- TRECHO DO TEXTO
-----
O Douro é um rio de barcos
onde remam os barqueiros suas desgraças,
primeiro se afundam em terra as suas vidas
que no rio se afundam as barcaças.
Nas sobremesas finas, as garrafas
assemelham cristais cheios de rubis,
em Cape-Town, em Sidney, em Paris,
tem um sabor generoso e fino
o sangue que dos cais exportamos em barris.
As margens do Douro são penedos
fecundados de sangue e amarguras
onde cava o meu povo as vinhas
como quem abre as próprias sepulturas:
nos entrepostos dos cais, em armazéns,
comerciantes trocam por esterlino
o vinho que é o sangue dos seus corpos,
moeda pobre que são os seus destinos.
Em Londres os lords e em Paris os snobs,
no Cabo e no Rio os fazendeiros ricos
acham no Porto um sabor divino,
mas a nós só nos sabe, só nos sabe,
à tristeza infinita de um destino.
O rio Douro é um rio de sangue,
por onde o sangue do meu povo corre.
Meu povo, liberta-te, liberta-te!,
Liberta-te, meu povo! – ou morre.
Joaquim Namorado
Foi numa das poucas e fugazes visitas que fiz a Resende, a capital da cereja, terra de minha mãe, que fotografei o Douro. Não conheço, portanto, este Douro aqui descrito por Joaquim Namorado. Conheço-o como o conhece qualquer turista. Outras paragens me serão mais familiares. A do “Monangamba”, de António Jacinto, certamente, uma realidade que vivi.
-----
- TAREFA
No trecho sobre o rio Douro, que terra é chamada de capital da cereja?

- ENTRADAS LISTADAS
-----
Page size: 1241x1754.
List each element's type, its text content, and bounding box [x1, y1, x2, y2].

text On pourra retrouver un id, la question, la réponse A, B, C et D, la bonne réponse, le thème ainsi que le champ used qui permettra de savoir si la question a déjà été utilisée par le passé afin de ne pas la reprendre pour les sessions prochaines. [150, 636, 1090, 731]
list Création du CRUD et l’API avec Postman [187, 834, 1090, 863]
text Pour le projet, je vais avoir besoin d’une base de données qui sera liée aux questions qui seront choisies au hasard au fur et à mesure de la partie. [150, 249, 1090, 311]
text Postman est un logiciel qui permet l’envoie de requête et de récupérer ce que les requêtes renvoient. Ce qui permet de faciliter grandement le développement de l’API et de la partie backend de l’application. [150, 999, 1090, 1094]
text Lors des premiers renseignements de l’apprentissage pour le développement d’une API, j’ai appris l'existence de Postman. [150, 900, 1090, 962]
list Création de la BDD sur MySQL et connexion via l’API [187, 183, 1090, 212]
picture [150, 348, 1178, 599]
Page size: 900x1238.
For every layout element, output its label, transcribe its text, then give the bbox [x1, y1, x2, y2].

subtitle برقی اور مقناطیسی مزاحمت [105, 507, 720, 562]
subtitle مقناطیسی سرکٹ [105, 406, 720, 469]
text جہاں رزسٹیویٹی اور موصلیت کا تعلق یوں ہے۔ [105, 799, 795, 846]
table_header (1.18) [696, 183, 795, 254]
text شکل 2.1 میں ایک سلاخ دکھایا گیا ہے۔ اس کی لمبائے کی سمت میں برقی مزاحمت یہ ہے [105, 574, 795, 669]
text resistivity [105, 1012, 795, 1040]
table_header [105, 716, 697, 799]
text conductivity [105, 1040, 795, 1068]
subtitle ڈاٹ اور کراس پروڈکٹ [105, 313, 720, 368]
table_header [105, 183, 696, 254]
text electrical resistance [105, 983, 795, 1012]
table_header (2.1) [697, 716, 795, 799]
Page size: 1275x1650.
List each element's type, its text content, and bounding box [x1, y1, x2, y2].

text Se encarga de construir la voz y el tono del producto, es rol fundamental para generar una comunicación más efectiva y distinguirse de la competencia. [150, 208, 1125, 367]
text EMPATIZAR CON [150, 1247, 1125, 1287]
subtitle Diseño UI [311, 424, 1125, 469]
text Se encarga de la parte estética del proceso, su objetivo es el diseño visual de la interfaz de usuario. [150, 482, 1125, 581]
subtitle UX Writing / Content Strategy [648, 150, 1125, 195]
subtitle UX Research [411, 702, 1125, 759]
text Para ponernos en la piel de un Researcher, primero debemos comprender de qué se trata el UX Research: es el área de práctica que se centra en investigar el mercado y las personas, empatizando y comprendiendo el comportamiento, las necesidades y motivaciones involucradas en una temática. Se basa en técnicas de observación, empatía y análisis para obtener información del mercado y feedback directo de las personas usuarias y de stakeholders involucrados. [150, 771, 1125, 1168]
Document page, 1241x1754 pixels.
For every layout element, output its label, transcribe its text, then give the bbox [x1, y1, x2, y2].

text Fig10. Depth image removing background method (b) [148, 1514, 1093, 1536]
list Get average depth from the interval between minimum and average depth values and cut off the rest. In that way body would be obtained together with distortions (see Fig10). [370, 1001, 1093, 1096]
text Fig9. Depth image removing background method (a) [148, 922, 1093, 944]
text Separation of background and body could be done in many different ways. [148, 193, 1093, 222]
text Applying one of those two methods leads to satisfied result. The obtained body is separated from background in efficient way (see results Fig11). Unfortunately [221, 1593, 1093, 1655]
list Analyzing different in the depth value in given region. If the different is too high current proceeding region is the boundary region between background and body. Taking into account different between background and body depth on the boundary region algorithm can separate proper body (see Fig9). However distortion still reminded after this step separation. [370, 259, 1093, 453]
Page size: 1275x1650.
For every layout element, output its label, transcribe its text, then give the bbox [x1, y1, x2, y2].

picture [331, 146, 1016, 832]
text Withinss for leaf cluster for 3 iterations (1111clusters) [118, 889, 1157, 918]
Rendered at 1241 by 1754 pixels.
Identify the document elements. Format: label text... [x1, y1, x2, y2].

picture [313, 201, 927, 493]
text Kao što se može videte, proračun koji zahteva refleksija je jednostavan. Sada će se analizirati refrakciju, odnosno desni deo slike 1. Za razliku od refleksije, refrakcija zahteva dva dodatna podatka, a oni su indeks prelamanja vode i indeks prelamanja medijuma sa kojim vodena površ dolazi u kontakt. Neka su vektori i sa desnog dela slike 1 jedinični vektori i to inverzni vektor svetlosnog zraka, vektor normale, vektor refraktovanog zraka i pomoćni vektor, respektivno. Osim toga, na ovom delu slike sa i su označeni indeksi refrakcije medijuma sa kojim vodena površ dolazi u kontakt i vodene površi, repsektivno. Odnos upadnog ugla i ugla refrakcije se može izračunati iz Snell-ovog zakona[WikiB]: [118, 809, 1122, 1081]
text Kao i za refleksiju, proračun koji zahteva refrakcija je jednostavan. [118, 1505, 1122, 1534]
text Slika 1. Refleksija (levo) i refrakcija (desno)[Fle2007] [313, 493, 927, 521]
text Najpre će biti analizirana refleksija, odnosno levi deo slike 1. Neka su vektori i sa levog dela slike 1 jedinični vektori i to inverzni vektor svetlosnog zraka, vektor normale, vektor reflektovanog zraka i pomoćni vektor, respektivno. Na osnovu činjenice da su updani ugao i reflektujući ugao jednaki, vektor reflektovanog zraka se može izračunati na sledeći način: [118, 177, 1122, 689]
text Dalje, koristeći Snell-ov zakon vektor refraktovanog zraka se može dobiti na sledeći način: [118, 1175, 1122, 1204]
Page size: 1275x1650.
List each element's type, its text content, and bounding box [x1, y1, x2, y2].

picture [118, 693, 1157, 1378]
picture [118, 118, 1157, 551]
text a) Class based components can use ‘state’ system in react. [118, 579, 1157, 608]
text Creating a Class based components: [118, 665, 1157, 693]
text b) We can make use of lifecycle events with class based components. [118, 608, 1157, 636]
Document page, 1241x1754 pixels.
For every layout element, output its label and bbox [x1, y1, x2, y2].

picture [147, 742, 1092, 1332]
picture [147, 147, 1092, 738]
-----
- RESPOSTA
Resende.